When night falls and the lights go down, the carriage ressembles a nineteenth century opium den. Limbs dangle across the aisle, glowing golden beneath the saccharine night lights. By the time night fell Pavlik was off his little nut. He was stumbling up and down the corridor colliding with arms, legs and heads, sloshing beer over sleeping passengers.
Smoking a cigarette with Jonny in the space between the carriages I asked him about his Swastika tattoo. He said he got it in prison, and in fact that’s where he met Pavlik. He showed me another tattoo of some kind of fascist insignia on his arm. He was sent down for killing his wife, but since coming out he’s found a new one. She’s a Christian and she’s made him a good person.
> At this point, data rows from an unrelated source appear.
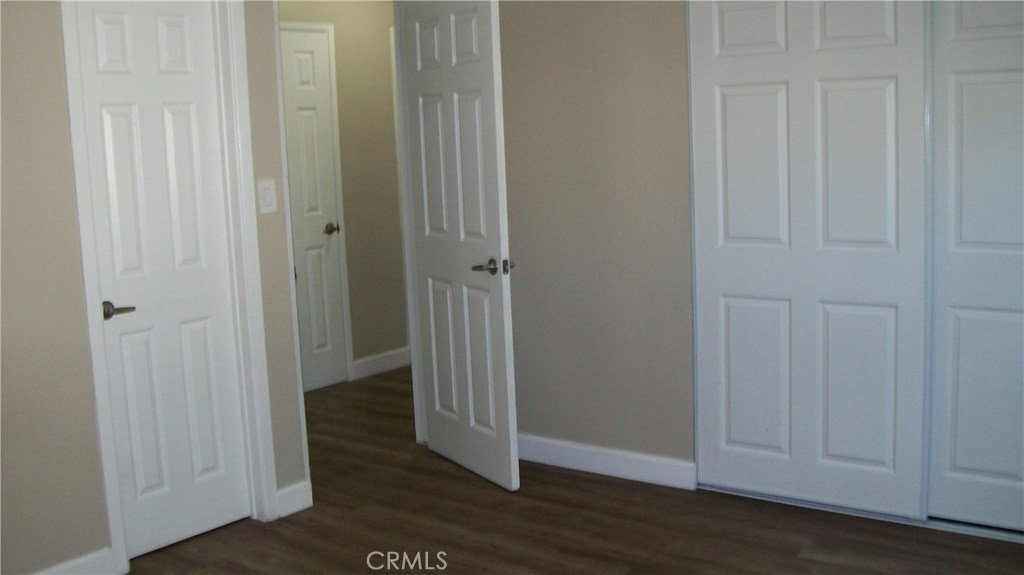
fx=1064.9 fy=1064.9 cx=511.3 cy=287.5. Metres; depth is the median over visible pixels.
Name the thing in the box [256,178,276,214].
light switch
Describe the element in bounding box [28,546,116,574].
baseboard
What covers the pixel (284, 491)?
baseboard
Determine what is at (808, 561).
floor
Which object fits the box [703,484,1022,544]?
closet floor track
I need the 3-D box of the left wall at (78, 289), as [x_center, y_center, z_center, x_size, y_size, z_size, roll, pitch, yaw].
[-1.767,-0.195,2.998,0.140,2.573,3.289,4,10,37]
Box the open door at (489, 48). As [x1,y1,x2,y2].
[400,0,519,493]
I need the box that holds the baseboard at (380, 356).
[351,347,409,379]
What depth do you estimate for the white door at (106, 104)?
3.79 m
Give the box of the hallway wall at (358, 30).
[278,0,404,382]
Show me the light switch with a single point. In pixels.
(269, 196)
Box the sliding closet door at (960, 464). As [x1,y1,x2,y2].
[926,0,1023,534]
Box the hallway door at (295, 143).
[279,26,347,395]
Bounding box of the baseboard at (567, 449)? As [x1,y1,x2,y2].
[516,434,694,489]
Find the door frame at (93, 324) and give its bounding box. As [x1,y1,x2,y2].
[56,0,279,572]
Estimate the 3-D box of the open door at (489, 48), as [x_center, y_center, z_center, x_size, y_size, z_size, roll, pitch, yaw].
[-0.230,-0.258,4.490,0.162,2.133,0.794,-7,10,-30]
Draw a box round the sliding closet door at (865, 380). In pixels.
[689,0,932,521]
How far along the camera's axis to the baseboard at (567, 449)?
4.47 m
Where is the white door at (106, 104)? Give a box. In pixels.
[73,1,251,564]
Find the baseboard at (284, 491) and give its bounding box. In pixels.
[275,480,312,518]
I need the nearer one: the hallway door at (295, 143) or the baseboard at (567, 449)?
the baseboard at (567, 449)
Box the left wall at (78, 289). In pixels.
[1,0,308,574]
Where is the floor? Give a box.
[105,368,1022,574]
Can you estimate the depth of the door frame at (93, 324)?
3.86 m
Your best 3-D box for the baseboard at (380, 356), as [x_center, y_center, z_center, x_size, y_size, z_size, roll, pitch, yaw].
[-0.719,0.448,6.690,0.017,0.117,1.324,4,10,37]
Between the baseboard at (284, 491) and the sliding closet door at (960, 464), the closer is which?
the sliding closet door at (960, 464)
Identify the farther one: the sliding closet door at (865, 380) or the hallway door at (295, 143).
the hallway door at (295, 143)
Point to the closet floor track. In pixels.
(821, 508)
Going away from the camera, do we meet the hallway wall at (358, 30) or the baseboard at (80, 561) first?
the baseboard at (80, 561)

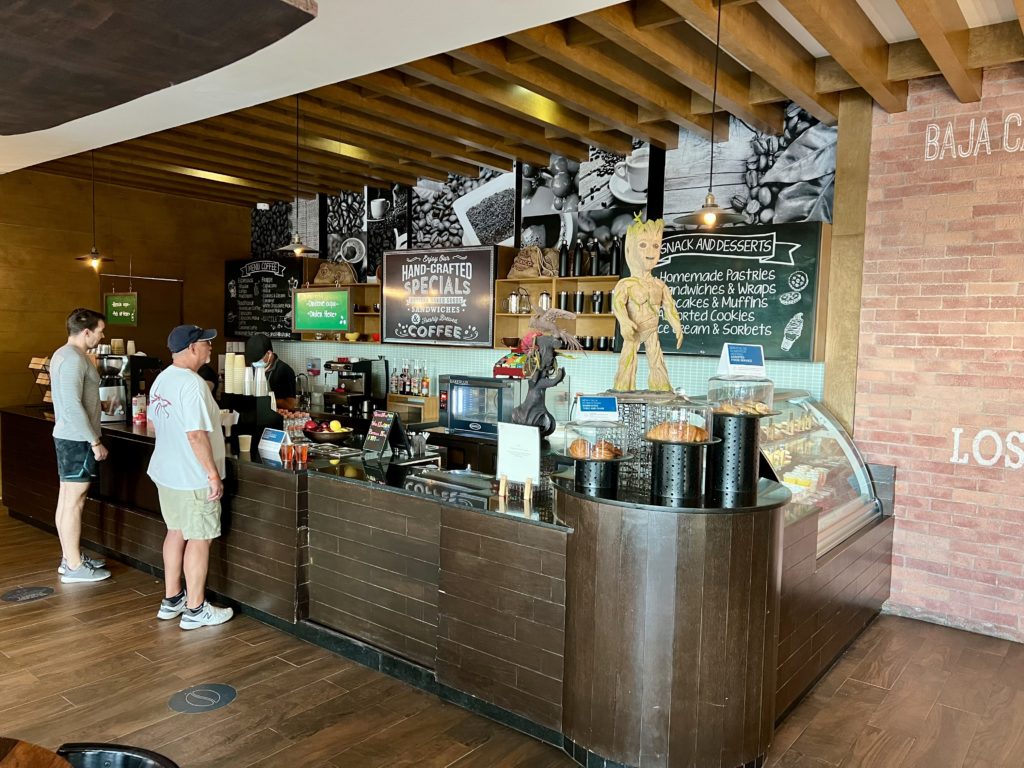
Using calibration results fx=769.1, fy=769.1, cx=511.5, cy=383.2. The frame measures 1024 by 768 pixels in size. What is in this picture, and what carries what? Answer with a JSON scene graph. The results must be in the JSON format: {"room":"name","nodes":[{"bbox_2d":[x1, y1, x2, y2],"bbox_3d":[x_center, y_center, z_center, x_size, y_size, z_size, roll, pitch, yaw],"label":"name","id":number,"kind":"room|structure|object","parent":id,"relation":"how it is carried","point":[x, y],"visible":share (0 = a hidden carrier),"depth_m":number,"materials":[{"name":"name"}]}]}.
{"room":"restaurant","nodes":[
{"label":"restaurant","id":0,"kind":"room"},
{"bbox_2d":[0,164,249,498],"bbox_3d":[-4.911,-0.473,6.792,0.180,3.102,5.515,4,5,38],"label":"wood panel wall","id":1,"kind":"structure","parent":0,"point":[143,194],"depth_m":7.54,"materials":[{"name":"brown wood"}]},
{"bbox_2d":[104,292,138,326],"bbox_3d":[-3.458,-0.672,6.826,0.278,0.352,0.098,4,5,38],"label":"green sign","id":2,"kind":"object","parent":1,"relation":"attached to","point":[126,300],"visible":0.96,"depth_m":6.81,"materials":[{"name":"green"}]},
{"bbox_2d":[100,273,182,359],"bbox_3d":[-3.880,-0.069,8.119,0.128,2.045,0.920,4,5,38],"label":"door","id":3,"kind":"structure","parent":1,"relation":"in","point":[126,338],"depth_m":8.15,"materials":[{"name":"brown wood"}]},
{"bbox_2d":[0,509,1023,767],"bbox_3d":[-1.171,1.405,2.754,10.893,0.103,7.963,4,5,38],"label":"floor","id":4,"kind":"structure","parent":0,"point":[143,629],"depth_m":3.30,"materials":[{"name":"brown wood"}]},
{"bbox_2d":[0,585,54,602],"bbox_3d":[-2.774,1.195,4.391,0.287,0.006,0.280,4,5,38],"label":"floor sticker","id":5,"kind":"object","parent":4,"relation":"on","point":[13,596],"visible":0.97,"depth_m":4.38,"materials":[{"name":"black plastic"}]},
{"bbox_2d":[0,737,74,767],"bbox_3d":[-1.197,1.107,1.026,1.074,0.718,1.095,4,5,38],"label":"wooden table","id":6,"kind":"object","parent":4,"relation":"on","point":[45,756],"visible":1,"depth_m":1.51,"materials":[{"name":"brown wood"}]},
{"bbox_2d":[51,308,111,584],"bbox_3d":[-2.659,0.367,4.745,0.388,1.611,0.431,0,4,-19],"label":"man","id":7,"kind":"object","parent":4,"relation":"on","point":[81,414],"visible":0.99,"depth_m":4.61},
{"bbox_2d":[56,742,178,767],"bbox_3d":[-0.859,1.149,1.438,0.506,0.719,0.515,3,4,26],"label":"chair","id":8,"kind":"object","parent":4,"relation":"on","point":[138,758],"visible":0.99,"depth_m":1.65,"materials":[{"name":"black"}]},
{"bbox_2d":[145,324,232,629],"bbox_3d":[-1.711,0.475,4.089,0.512,1.532,0.436,4,5,38],"label":"man","id":9,"kind":"object","parent":4,"relation":"on","point":[174,394],"visible":0.99,"depth_m":3.95},
{"bbox_2d":[168,683,236,713],"bbox_3d":[-1.290,1.306,3.208,0.271,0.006,0.269,4,5,38],"label":"floor sticker","id":10,"kind":"object","parent":4,"relation":"on","point":[217,695],"visible":0.97,"depth_m":3.19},
{"bbox_2d":[244,333,300,409],"bbox_3d":[-1.959,0.264,6.123,0.542,1.292,0.485,4,5,38],"label":"man","id":11,"kind":"object","parent":4,"relation":"on","point":[285,371],"visible":0.39,"depth_m":5.99},
{"bbox_2d":[1,403,893,767],"bbox_3d":[-1.065,0.735,4.905,6.284,0.951,1.741,4,5,38],"label":"bar counter","id":12,"kind":"object","parent":4,"relation":"on","point":[507,525],"visible":0.79,"depth_m":3.13,"materials":[{"name":"brown wood"}]},
{"bbox_2d":[28,357,51,403],"bbox_3d":[-3.671,-0.014,6.115,0.358,0.381,0.278,4,5,38],"label":"rack","id":13,"kind":"object","parent":12,"relation":"on","point":[34,360],"visible":0.5,"depth_m":6.08,"materials":[{"name":"brown wood"}]},
{"bbox_2d":[97,351,161,423],"bbox_3d":[-2.730,0.017,5.463,0.317,0.472,0.353,4,5,38],"label":"coffee grinder","id":14,"kind":"object","parent":12,"relation":"on","point":[136,364],"visible":0.75,"depth_m":5.37,"materials":[{"name":"black metal"}]},
{"bbox_2d":[132,393,146,425],"bbox_3d":[-2.543,0.178,5.254,0.088,0.210,0.086,3,4,20],"label":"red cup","id":15,"kind":"object","parent":12,"relation":"on","point":[138,416],"visible":0.98,"depth_m":5.22,"materials":[{"name":"red"}]},
{"bbox_2d":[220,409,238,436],"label":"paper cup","id":16,"kind":"object","parent":12,"relation":"on","point":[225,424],"visible":0.77,"depth_m":4.70,"materials":[{"name":"white"}]},
{"bbox_2d":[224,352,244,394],"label":"cup stack","id":17,"kind":"object","parent":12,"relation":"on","point":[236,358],"visible":0.91,"depth_m":4.74,"materials":[{"name":"paper"}]},
{"bbox_2d":[237,434,252,452],"bbox_3d":[-1.549,0.350,4.462,0.081,0.095,0.081,4,5,38],"label":"paper cup","id":18,"kind":"object","parent":12,"relation":"on","point":[246,437],"visible":0.99,"depth_m":4.44,"materials":[{"name":"paper"}]},
{"bbox_2d":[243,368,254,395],"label":"cup stack","id":19,"kind":"object","parent":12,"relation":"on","point":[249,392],"visible":0.91,"depth_m":4.73,"materials":[{"name":"white paper"}]},
{"bbox_2d":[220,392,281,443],"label":"cup organizer","id":20,"kind":"object","parent":12,"relation":"on","point":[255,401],"visible":0.78,"depth_m":4.63,"materials":[{"name":"black"}]},
{"bbox_2d":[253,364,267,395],"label":"cup stack","id":21,"kind":"object","parent":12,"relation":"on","point":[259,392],"visible":0.92,"depth_m":4.71,"materials":[{"name":"white"}]},
{"bbox_2d":[257,427,286,456],"bbox_3d":[-1.353,0.328,4.365,0.194,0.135,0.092,4,5,38],"label":"small sign","id":22,"kind":"object","parent":12,"relation":"on","point":[270,442],"visible":0.99,"depth_m":4.35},
{"bbox_2d":[279,444,293,465],"bbox_3d":[-1.189,0.377,4.053,0.068,0.090,0.066,3,4,18],"label":"cup","id":23,"kind":"object","parent":12,"relation":"on","point":[287,452],"visible":0.97,"depth_m":4.03,"materials":[{"name":"red"}]},
{"bbox_2d":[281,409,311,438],"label":"bottles","id":24,"kind":"object","parent":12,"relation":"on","point":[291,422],"visible":0.63,"depth_m":4.94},
{"bbox_2d":[297,444,308,464],"bbox_3d":[-1.117,0.383,4.107,0.064,0.092,0.063,1,4,-12],"label":"cup","id":25,"kind":"object","parent":12,"relation":"on","point":[304,452],"visible":0.98,"depth_m":4.09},
{"bbox_2d":[302,419,352,442],"bbox_3d":[-1.163,0.293,4.839,0.328,0.122,0.325,4,5,38],"label":"fruit bowl","id":26,"kind":"object","parent":12,"relation":"on","point":[342,431],"visible":0.97,"depth_m":4.77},
{"bbox_2d":[321,357,380,417],"bbox_3d":[-1.483,0.003,6.949,0.376,0.473,0.395,4,5,38],"label":"espresso machine","id":27,"kind":"object","parent":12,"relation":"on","point":[365,364],"visible":0.97,"depth_m":6.89,"materials":[{"name":"black metal"}]},
{"bbox_2d":[362,410,404,457],"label":"chalkboard sign","id":28,"kind":"object","parent":12,"relation":"on","point":[380,444],"visible":0.99,"depth_m":4.35,"materials":[{"name":"black"}]},
{"bbox_2d":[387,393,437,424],"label":"wooden box","id":29,"kind":"object","parent":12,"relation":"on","point":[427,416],"visible":0.74,"depth_m":6.55,"materials":[{"name":"brown wood"}]},
{"bbox_2d":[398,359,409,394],"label":"bottle","id":30,"kind":"object","parent":29,"relation":"on","point":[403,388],"visible":0.96,"depth_m":6.76,"materials":[{"name":"glass"}]},
{"bbox_2d":[385,358,430,396],"bbox_3d":[-0.895,-0.054,6.771,0.387,0.323,0.171,4,5,38],"label":"bottle row","id":31,"kind":"object","parent":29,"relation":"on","point":[403,375],"visible":0.96,"depth_m":6.73,"materials":[{"name":"glass"}]},
{"bbox_2d":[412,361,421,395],"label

Late into the evening it was universally concluded that I suffer from a deep spiritual malaise. Pavlik, Jonny and Ali set about healing my soul. Ali held forth on the teachings of a Japanese philosopher. He told me I should fast one day a week, three days at the end of the month and ten days at the end of every quarter. Pavlik suggested I liaise with a Shaman in Buryatia by Lake Baikal, for my malaise was too large and intangible to be cured by physical means alone. Jonny suggested Jesus. He worked for him. I decided not to choose, but instead to combine all of these spiritual formulas in a divine cocktail.
We squeezed onto one bed and sat watching videos of Russian rapper Guf on Jonny’s phone. Sweaty legs rubbed sweaty legs and our greasy torsos entwined in a comradely huddle. Eventually I excused myself and went to lie down. I lay back and revelled in the rank miasma like a rat on valium. For a while I listened to Pavlik rampaging up and down but eventually I drifted off. When I woke up, the floor and table were covered in beer and noodles. Pavlik lay serenely asleep. When we arrived in Yekaterinburg, he stumbled off the train and fell asleep on a bench on the platform. As I walked off, the last thing I saw was Jonny trying in vain to wake the sleeping Pavlik.
I got on a bus. A stout man carrying a barrel of water and a booming radio got on soon after. The conductor shouted at him to turn off the radio. He screamed, “No! No! I’m not disturbing anybody! No! Fuck off!… Fuck!” It was apparent that he was the kind of lunatic with whom you don’t remonstrate even if he is disturbing you greatly. After a few hundred meters the radio tuned out and deafening static ripped through the bus. He didn’t retune it but nobody complained. Finally, after another mile or two the radio found a signal and the music restarted. He screamed, “Yes! Yes! Come on!” and after the awful static, the whole bus rejoiced with him. When nothing is functional and nobody is normal there is nought but chaos for pleasure and lunatics for friends.